Although the degree of weight loss at the clinically noted onset of the involvement of the patient's organic systems is not predictive of outcome, lower weight (less than 75% of MBW mean body weight) and longer duration (more than 19 months) of symptoms were predictors of poorer outcomes in a recent review of 11 sites of 267 adolescents with eating disorders.[32]

There was a slight benefit to family therapy with the Maudsley Model. However, all adolescent medicine-based treatments were effective in helping adolescents to gain weight. A higher weight loss at presentation was predictive of a poorer outcome.

Both a shorter duration of involvement of the patient's organic systems before admission and a short inpatient treatment period are associated with a favorable outcome in some studies.

A good relationship between the parent and child tends toward a more favorable outcome. There may be a poorer prognosis among patients from one-parent families, from families in which parents had been married before, and from families in which several generations live together, possibly related to increased negative expressed emotion.[19, 33]

Joint family therapy is not as effective as separated family therapy if there is a high level of negative emotional expressivity (eg, high levels of maternal criticism).[34, 35]

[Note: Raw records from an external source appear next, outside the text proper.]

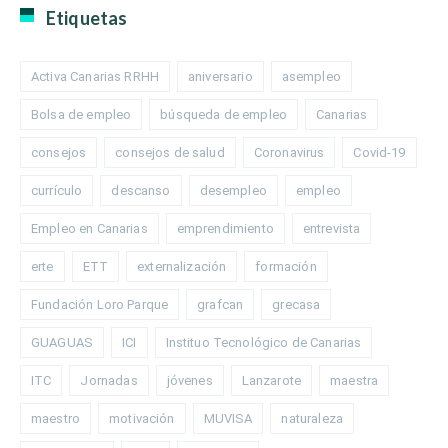
Etiquetas
Activa Canarias RRHH
aniversario
asempleo
Bolsa de empleo
búsqueda de empleo
Canarias
consejos
consejos de salud
Coronavirus
Covid-19
currículo
descanso
desempleo
empleo
Empleo en Canarias
emprendimiento
entrevista
erte
ETT
externalización
formación
Fundación Loro Parque
grafcan
grecasa
GUAGUAS
ICI
Instituo Tecnológico de Canarias
ITC
Jornadas
jóvenes
Lanzarote
maestra
maestro
motivación
MUVISA
naturaleza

Obsessionality and impulsivity in individuals with anorexia nervosa correlate with a lower lifetime BMI, reflecting poorer long-term outcomes, and can be measured with the Yale-Brown-Cornell Eating Disorder Scale (YBC-EDS).[36]

Two large sample studies looked at mortality rates in eating disorders, with somewhat different results. One meta-analysis found higher mortality rates for individuals with anorexia nervosa. However, it is possible that because this study was a meta-analysis, individuals with crossover between anorexia and bulimia could not be correctly tracked, causing loss of data in this study.[37]

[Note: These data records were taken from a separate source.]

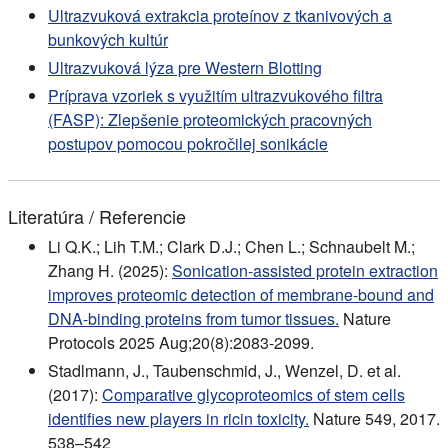
Ultrazvuková extrakcia proteínov z tkanivových a
bunkových kultúr
Ultrazvuková lýza pre Western Blotting
Príprava vzoriek s využitím ultrazvukového filtra
(FASP): Zlepšenie proteomických pracovných
postupov pomocou pokročilej sonikácie
Literatúra / Referencie
Li Q.K.; Lih T.M.; Clark D.J.; Chen L.; Schnaubelt M.;
Zhang H. (2025):
Sonication-assisted protein extraction
improves proteomic detection of membrane-bound and
DNA-binding proteins from tumor tissues.
Nature
Protocols 2025 Aug;20(8):2083-2099.
Stadlmann, J., Taubenschmid, J., Wenzel, D. et al.
(2017):
Comparative glycoproteomics of stem cells
identifies new players in ricin toxicity.
Nature 549, 2017.
538–542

This meta-analysis looked at mortality rates in 36 studies of anorexia nervosa (12,189 person-years) and bulimia nervosa (32,798 person-years) between January 1, 1966 and September 30, 2010. Mortality ratios were 5.86% for anorexia nervosa, 1.93% for bulimia nervosa, and 1.92% for eating disorder not otherwise specified (ENOS). One in 5 individuals with anorexia nervosa who died had committed suicide, with a weighted annual mortality incidence of 5.10 deaths per 1000 person-years; a lower rate of suicide of 1.74 deaths per 100 person-years was noted in individuals with bulimia nervosa.

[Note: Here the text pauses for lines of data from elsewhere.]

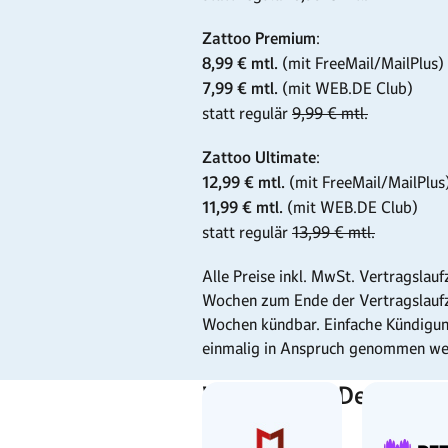
Zattoo Premium
:
8,99 € mtl.
(mit FreeMail/MailPlus)
7,99 € mtl.
(mit WEB.DE Club)
statt regulär
9,99 € mtl.
Zattoo Ultimate
:
12,99 € mtl.
(mit FreeMail/MailPlus
11,99 € mtl.
(mit WEB.DE Club)
statt regulär
13,99 € mtl.
Alle Preise inkl. MwSt. Vertragslau
Wochen zum Ende der Vertragslaufzei
Wochen kündbar. Einfache Kündigung
einmalig in Anspruch genommen we
Weitere Top-Deals bei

Predictors of poorer outcome, including mortality, in patients with anorexia nervosa included older age at first presentation, alcohol misuse, and low BMI at presentation. Other strong predictors of mortality involved comorbid disorders such as affective disorder, suicidal behavior or self-harm, alcohol abuse, and a history of hospitalization for such mental health problems. BMI at assessment and alcohol misuse reliably predicted mortality status, although evidence of an affective disorder almost was significant. Some studies found evidence of an association between alcohol misuse and increased mortality in anorexia nervosa. One study found that younger age and longer hospital stay at first hospitalization were associated with better outcomes, and psychiatric and somatic comorbidity worsened the outcome of patients with eating disorders.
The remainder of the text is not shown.